The National Association of Pension Funds, another powerful shareholder, said it "continued to have concerns" over the process of appointing the BSkyB chief executive. It added it did not regard the person in charge of that process, Lord St John of Fawsley, the head of BSkyB board's nomination committee, as independent.
Rupert Murdoch said: "The board and I are pleased that the [BSkyB] nomination committee has completed its task and it is unanimous in its conviction that James is the right man for this job. He follows a series of successful chief executives: Sam Chisholm, Mark Booth and Tony Ball. I feel confident that James will carry on their work and continue the company's success."
To give some ground to shareholder concerns, BSkyB put in place an independent part-time deputy chairman. Lord (Jacob) Rothschild, 67, was chairman of the executive committee at the family bank NM Rothschild, before leaving in 1980 to develop his own financial interests.
BSkyB will also appoint an independent non-executive director to replace Philip Bowman, Allied Domecq's chief executive, who is leaving the television group's board.
Peter Montagnon, the head of investment affairs at the ABI, said: "We have no way of telling whether the selection process has been robust and impartial, and the company has declined to keep in contact with us. Therefore we have serious concerns." BSkyB's nomination committee will meet the ABI and the NAPF, "to discuss the nomination process", in the next few days.

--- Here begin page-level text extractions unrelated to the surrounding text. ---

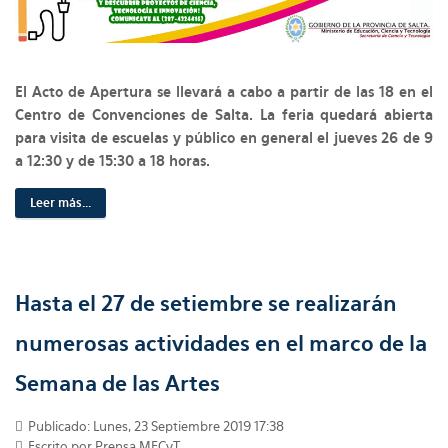
El Acto de Apertura se llevará a cabo a partir de las 18 en el
Centro de Convenciones de Salta. La feria quedará abierta
para visita de escuelas y público en general el jueves 26 de 9
a 12:30 y de 15:30 a 18 horas.
Leer más...
Hasta el 27 de setiembre se realizarán
numerosas actividades en el marco de la
Semana de las Artes
Publicado: Lunes, 23 Septiembre 2019 17:38
Escrito por Prensa MECyT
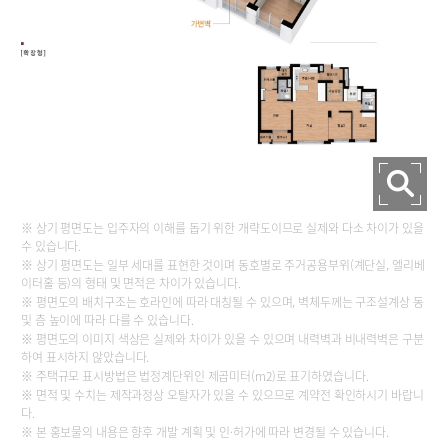
※ 상기 평면도는 입주자의 이해를 돕기 위한 개략도이므로 실제와 다소 차이가 있을
수 있습니다.
※ 상기 평면도는 일부 세대를 표현한 것이며 동호별로 주거공용부위(계단실, 엘리베
이터홀 등)의 형태 및 면적은 차이가 있습니다.
※ 평면도의 배치구조는 호라인에 따라 대칭될 수 있으며, 벽체두께는 구조설계상 동
및 층 높이에 따라 다를 수 있습니다.
※ 평면도의 이미지 색상은 실제와 차이가 있을 수 있으며 내력벽과 비내력벽은 구분
하여 표시하지 않았습니다.
※ 주택규모 표시방법은 법정계단위인 제곱미터(m2)로 표기하였습니다.
※ 면적 및 수치는 제작과정상 오탈자가 있을 수 있으므로 계약전 확인하시기 바랍니
다.
※ 본 홍보물의 내용은 향후 개발 계획 및 인·허가에 따라 변경될 수 있습니다.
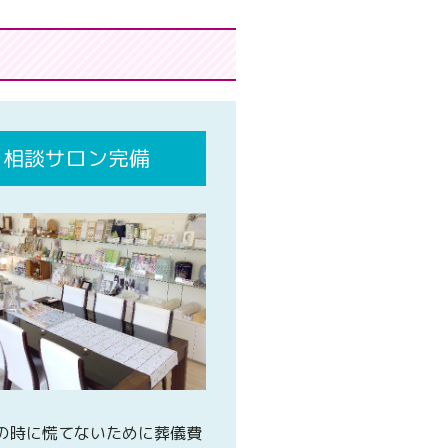
相談サロン完備
の時に慌てないために葬儀費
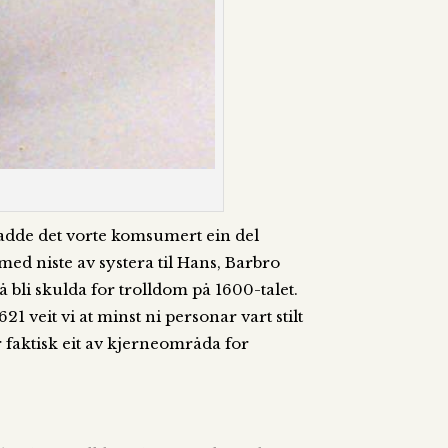
hadde det vorte komsumert ein del
 med niste av systera til Hans, Barbro
å bli skulda for trolldom på 1600-talet.
21 veit vi at minst ni personar vart stilt
ar faktisk eit av kjerneområda for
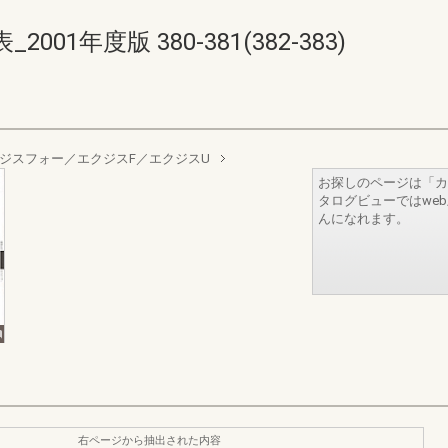
1年度版 380-381(382-383)
ジスフォー／エクジスF／エクジスU
お探しのページは「カ
タログビューではwe
んになれます。
右ページから抽出された内容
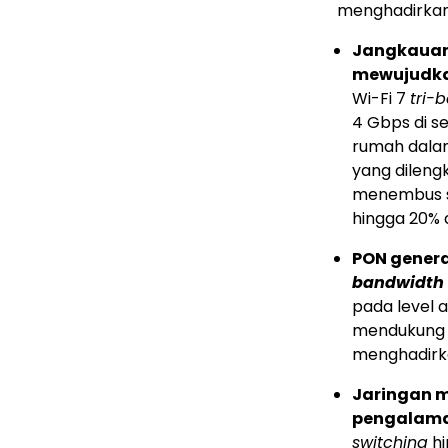
menghadirkan
Jangkauan 
mewujudka
Wi-Fi 7
tri-
4 Gbps di s
rumah dalam
yang dilengk
menembus s
hingga 20% 
PON genera
bandwidth
pada level a
mendukung p
menghadirka
Jaringan 
pengalama
switching
hi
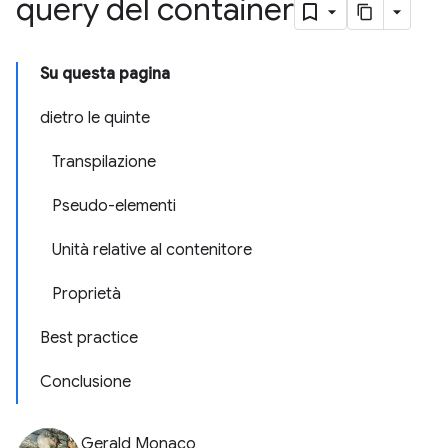
query del container
Su questa pagina
dietro le quinte
Transpilazione
Pseudo-elementi
Unità relative al contenitore
Proprietà
Best practice
Conclusione
Gerald Monaco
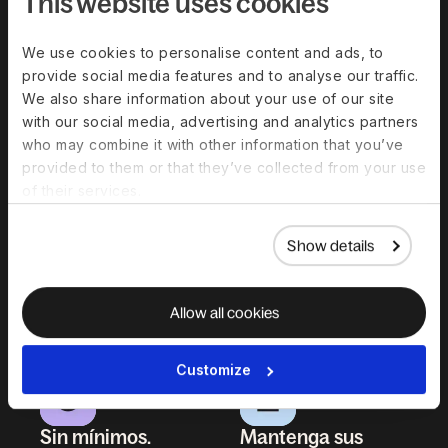
This website uses cookies
We use cookies to personalise content and ads, to
Planes para
Elija su
provide social media features and to analyse our traffic.
cada tipo de
configuración
We also share information about your use of our site
beneficio
with our social media, advertising and analytics partners
Funciona con
who may combine it with other information that you’ve
Añada planes de
nuestro pago de
provided to them or that they’ve collected from your use
jubilación, seguro
nómina
o con el
of their services.
de vida,
suyo; los
incapacidad y
beneficios se
beneficios locales
integran en su
Show details
según las
sistema.
necesidades de su
equipo.
Allow all cookies
Customize
Sin mínimos.
Mantenga sus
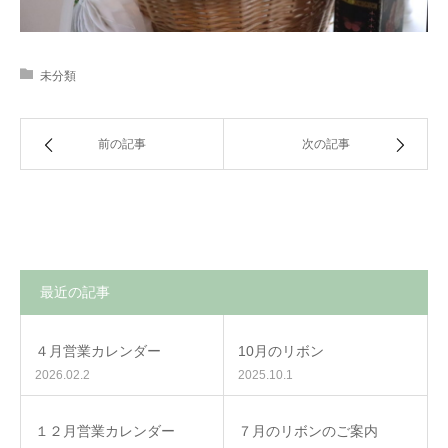
未分類
前の記事
次の記事
最近の記事
４月営業カレンダー
10月のリボン
2026.02.2
2025.10.1
１２月営業カレンダー
７月のリボンのご案内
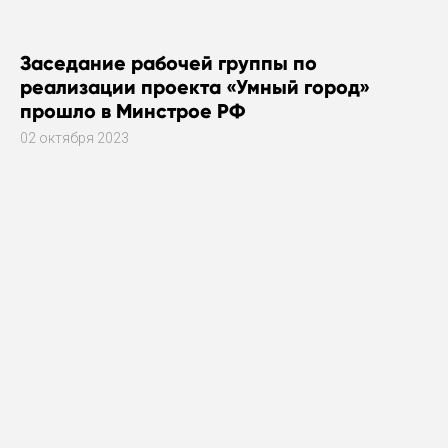
Заседание рабочей группы по
реализации проекта «Умный город»
прошло в Минстрое РФ
02 октября 2023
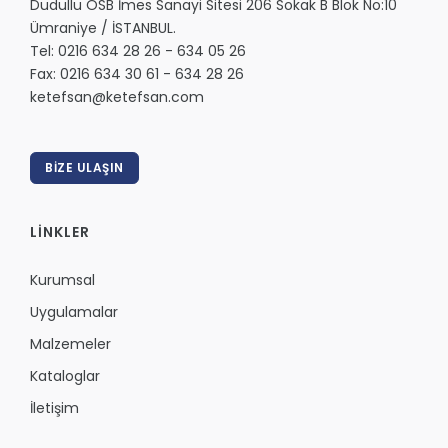
Dudullu OSB İmes Sanayi Sitesi 206 Sokak B Blok No:10
Ümraniye / İSTANBUL.
Tel: 0216 634 28 26 - 634 05 26
Fax: 0216 634 30 61 - 634 28 26
ketefsan@ketefsan.com
BİZE ULAŞIN
LİNKLER
Kurumsal
Uygulamalar
Malzemeler
Kataloglar
İletişim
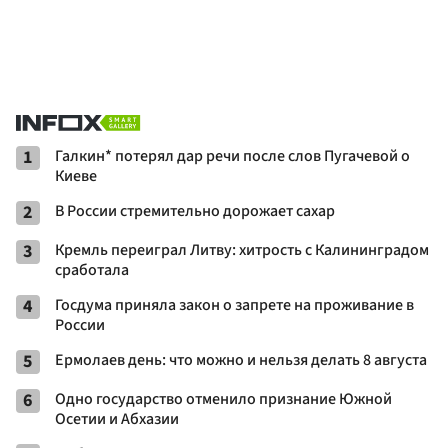
1
Галкин* потерял дар речи после слов Пугачевой о
Киеве
2
В России стремительно дорожает сахар
3
Кремль переиграл Литву: хитрость с Калининградом
сработала
4
Госдума приняла закон о запрете на проживание в
России
5
Ермолаев день: что можно и нельзя делать 8 августа
6
Одно государство отменило признание Южной
Осетии и Абхазии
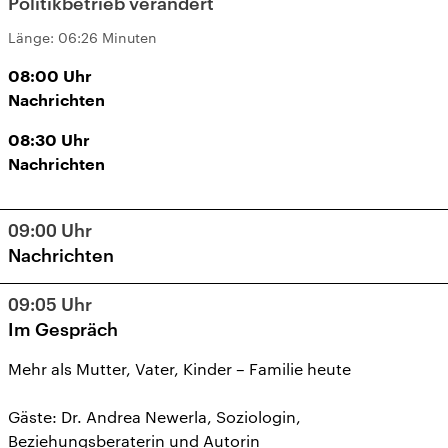
Politikbetrieb verändert
Länge:
06:26 Minuten
08:00
Uhr
Nachrichten
08:30
Uhr
Nachrichten
09:00
Uhr
Nachrichten
09:05
Uhr
Im Gespräch
Mehr als Mutter, Vater, Kinder – Familie heute
Gäste: Dr. Andrea Newerla, Soziologin,
Beziehungsberaterin und Autorin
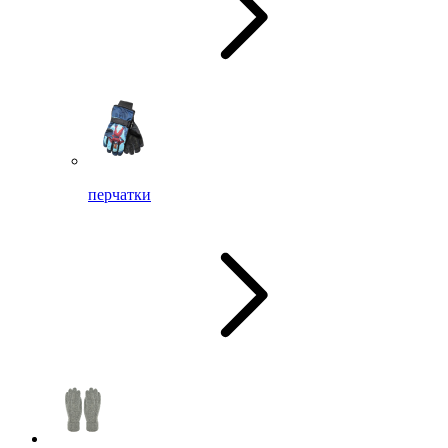
перчатки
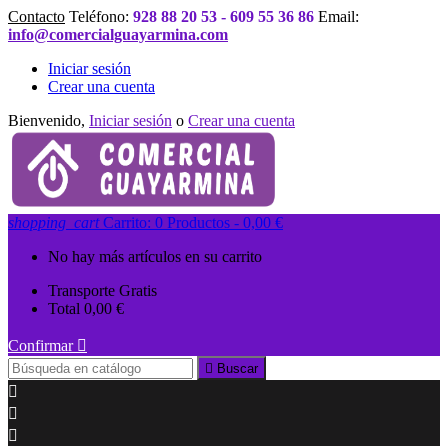
Contacto
Teléfono:
928 88 20 53 - 609 55 36 86
Email:
info@comercialguayarmina.com
Iniciar sesión
Crear una cuenta
Bienvenido,
Iniciar sesión
o
Crear una cuenta
shopping_cart
Carrito:
0
Productos - 0,00 €
No hay más artículos en su carrito
Transporte
Gratis
Total
0,00 €
Confirmar


Buscar



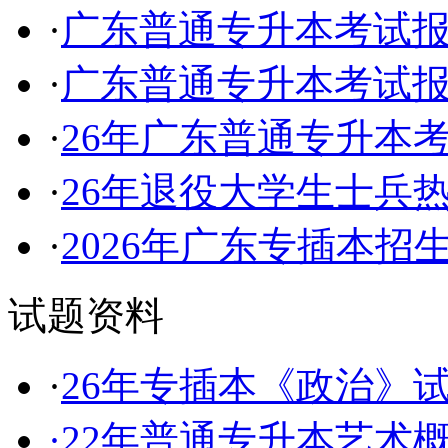
·
广东普通专升本考试
·
广东普通专升本考试
·
26年广东普通专升本
·
26年退役大学生士兵
·
2026年广东专插本招
试题资料
·
26年专插本《政治》
·
22年普通专升本艺术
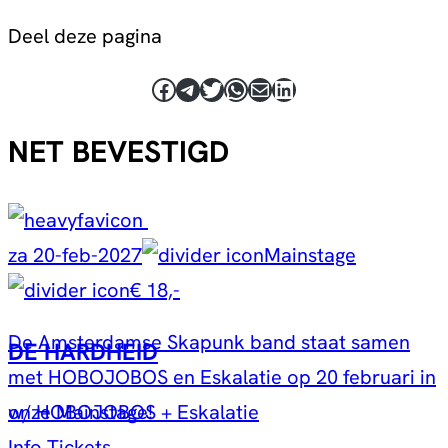
Deel deze pagina
Facebook
Telegram
Twitter
WhatsApp
E-mail
LinkedIn
NET BEVESTIGD
za 20-feb-2027
Mainstage
€ 18,-
De Amsterdamse Skapunk band staat samen
DE HARDHEID
met HOBOJOBOS en Eskalatie op 20 februari in
w/ HOBOJOBOS + Eskalatie
onze Mainstage!
Info
Tickets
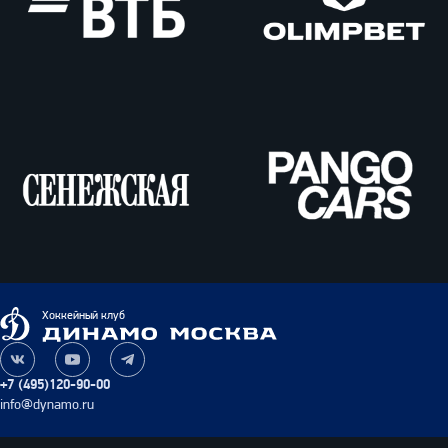
ВТБ
Олимпбет
Сенежская
Pango
Cars
Динамо
Хоккейный клуб
Москва
Наша
Наш
Наш
группа
канал
канал
+7 (495)120-90-00
ВКонтакте
на
в
info@dynamo.ru
YouTube
Telegram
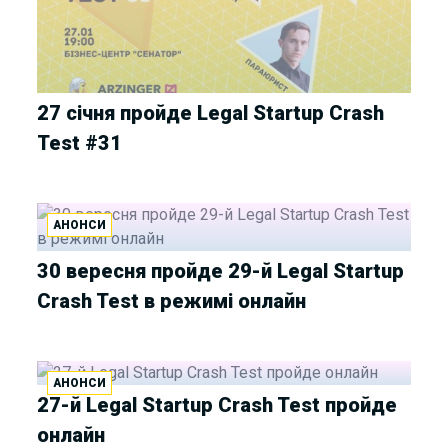
27 січня пройде Legal Startup Crash
Test #31
АНОНСИ
30 вересня пройде 29-й Legal Startup
Crash Test в режимі онлайн
АНОНСИ
27-й Legal Startup Crash Test пройде
онлайн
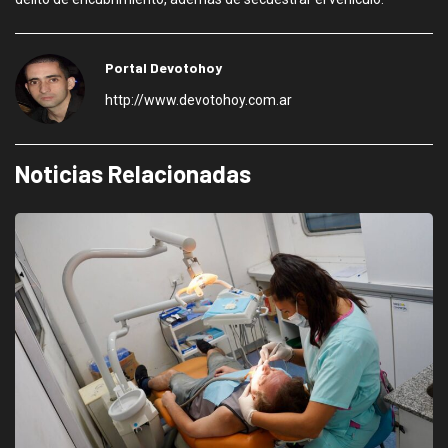
Portal Devotohoy
http://www.devotohoy.com.ar
Noticias Relacionadas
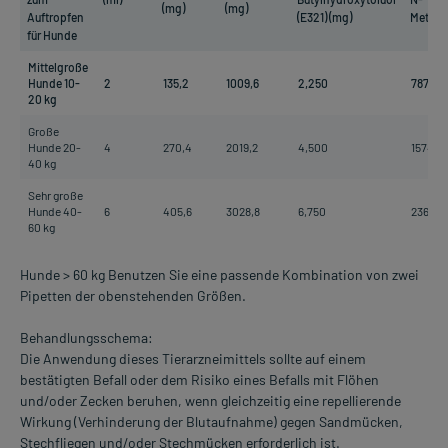
(mg)
(mg)
Auftropfen
(E321) (mg)
Methyl
für Hunde
Mittelgroße
Hunde 10-
2
135,2
1009,6
2,250
787,4
20 kg
Große
Hunde 20-
4
270,4
2019,2
4,500
1574,8
40 kg
Sehr große
Hunde 40-
6
405,6
3028,8
6,750
2362,2
60 kg
Hunde > 60 kg Benutzen Sie eine passende Kombination von zwei
Pipetten der obenstehenden Größen.
Behandlungsschema:
Die Anwendung dieses Tierarzneimittels sollte auf einem
bestätigten Befall oder dem Risiko eines Befalls mit Flöhen
und/oder Zecken beruhen, wenn gleichzeitig eine repellierende
Wirkung (Verhinderung der Blutaufnahme) gegen Sandmücken,
Stechfliegen und/oder Stechmücken erforderlich ist.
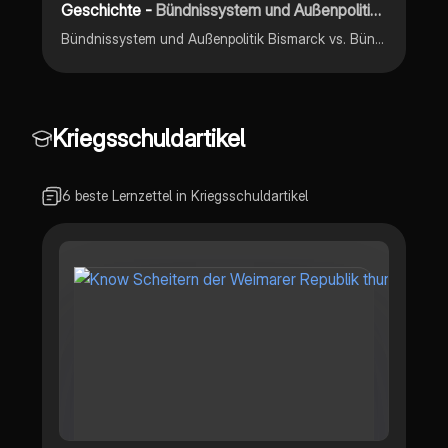
Geschichte -
Bündnissystem und Außenpolitik Bismarck vs. Bündnissystem und Außenpolitik Wilhelm II
Bündnissystem und Außenpolitik Bismarck vs. Bündnissystem und Außenpolitik Wilhelm II
Kriegsschuldartikel
6 beste Lernzettel in Kriegsschuldartikel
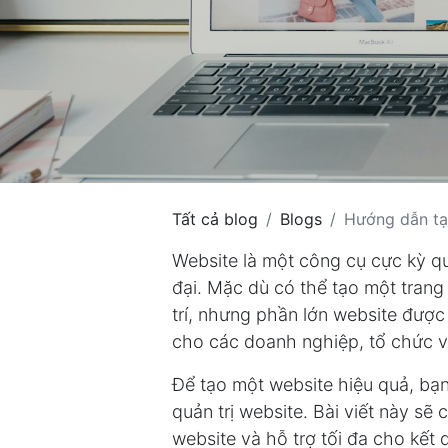
Tất cả blog
Blogs
Hướng dẫn tạ
Website là một công cụ cực kỳ qu
đại. Mặc dù có thể tạo một trang
trí, nhưng phần lớn website được
cho các doanh nghiệp, tổ chức v
Để tạo một website hiệu quả, bạn 
quản trị website. Bài viết này s
website và hỗ trợ tối đa cho kết 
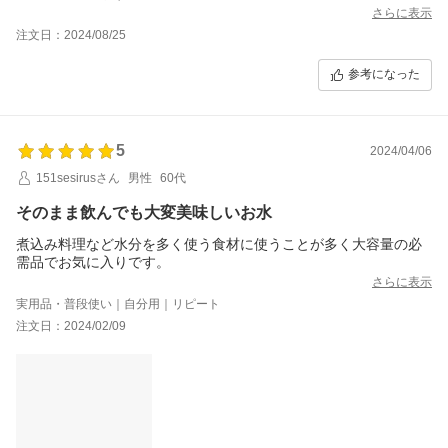
さらに表示
注文日：2024/08/25
参考になった
5
2024/04/06
151sesirusさん
男性
60代
そのまま飲んでも大変美味しいお水
煮込み料理など水分を多く使う食材に使うことが多く大容量の必
需品でお気に入りです。
さらに表示
実用品・普段使い｜自分用｜リピート
注文日：2024/02/09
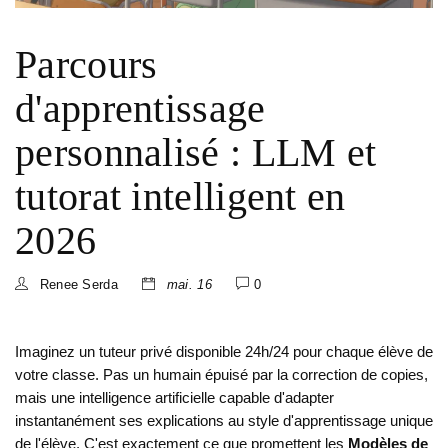
Parcours
d'apprentissage
personnalisé : LLM et
tutorat intelligent en
2026
Renee Serda
mai. 16
0
Imaginez un tuteur privé disponible 24h/24 pour chaque élève de
votre classe. Pas un humain épuisé par la correction de copies,
mais une intelligence artificielle capable d'adapter
instantanément ses explications au style d'apprentissage unique
de l'élève. C'est exactement ce que promettent les
Modèles de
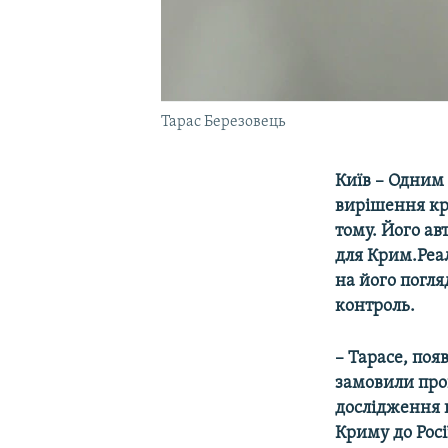
Тарас Березовець
Київ – Одним
вирішення кри
тому. Його ав
для Крим.Реалі
на його погля
контроль.
– Тарасе, поя
замовили пров
дослідження 
Криму до Росі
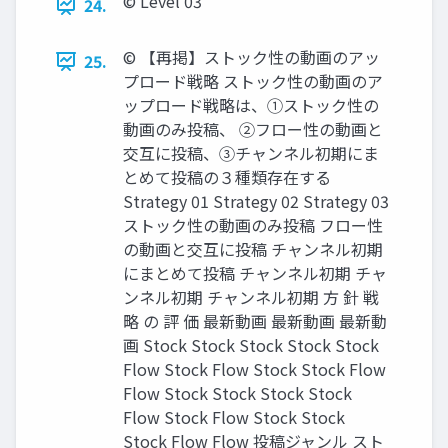
©︎ Level 03
24.
©︎ 【再掲】ストック性の動画のアッ
25.
プロード戦略 ストック性の動画のア
ップロード戦略は、①ストック性の
動画のみ投稿、 ②フロー性の動画と
交互に投稿、③チャンネル初期にま
とめて投稿の３種類存在する
Strategy 01 Strategy 02 Strategy 03
ストック性の動画のみ投稿 フロー性
の動画と交互に投稿 チャンネル初期
にまとめて投稿 チャンネル初期 チャ
ンネル初期 チャンネル初期 方 針 戦
略 の 評 価 最新動画 最新動画 最新動
画 Stock Stock Stock Stock Stock
Flow Stock Flow Stock Stock Flow
Flow Stock Stock Stock Stock
Flow Stock Flow Stock Stock
Stock Flow Flow 投稿ジャンル スト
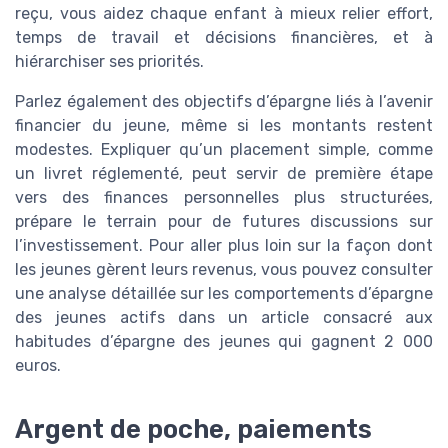
reçu, vous aidez chaque enfant à mieux relier effort,
temps de travail et décisions financières, et à
hiérarchiser ses priorités.
Parlez également des objectifs d’épargne liés à l’avenir
financier du jeune, même si les montants restent
modestes. Expliquer qu’un placement simple, comme
un livret réglementé, peut servir de première étape
vers des finances personnelles plus structurées,
prépare le terrain pour de futures discussions sur
l’investissement. Pour aller plus loin sur la façon dont
les jeunes gèrent leurs revenus, vous pouvez consulter
une analyse détaillée sur les comportements d’épargne
des jeunes actifs dans un article consacré aux
habitudes d’épargne des jeunes qui gagnent 2 000
euros.
Argent de poche, paiements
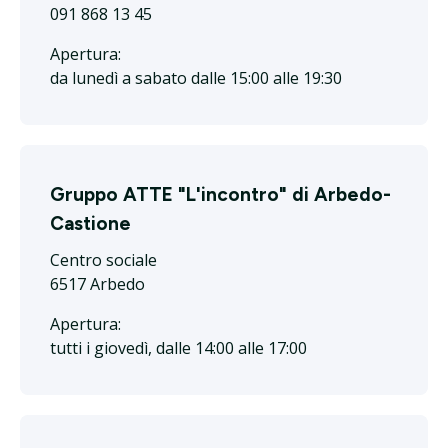
091 868 13 45
Apertura:
da lunedì a sabato dalle 15:00 alle 19:30
Gruppo ATTE "L'incontro" di Arbedo-
Castione
Centro sociale
6517 Arbedo
Apertura:
tutti i giovedì, dalle 14:00 alle 17:00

Since Tony Ball, the current BSkyB chief executive, said weeks ago that he wanted to step down, Mr Murdoch senior and his aides have made it clear James would get his job. Some shareholders have said they would consider selling their stock if the chairman's son was appointed.
James Murdoch said: "Sky is one of a very small group of Britain's great new industrial companies. I look forward to working for all the shareholders to deliver even greater value."
Brendan Barber, the general secretary of the TUC, said: "The chances of the hereditary principle producing the best candidate are several billion to one."
As James Murdoch was made a non-executive director at BSkyB earlier this year, he faces a shareholder vote, anyway, at the company's annual meeting on 14 November. That vote may now turn again him.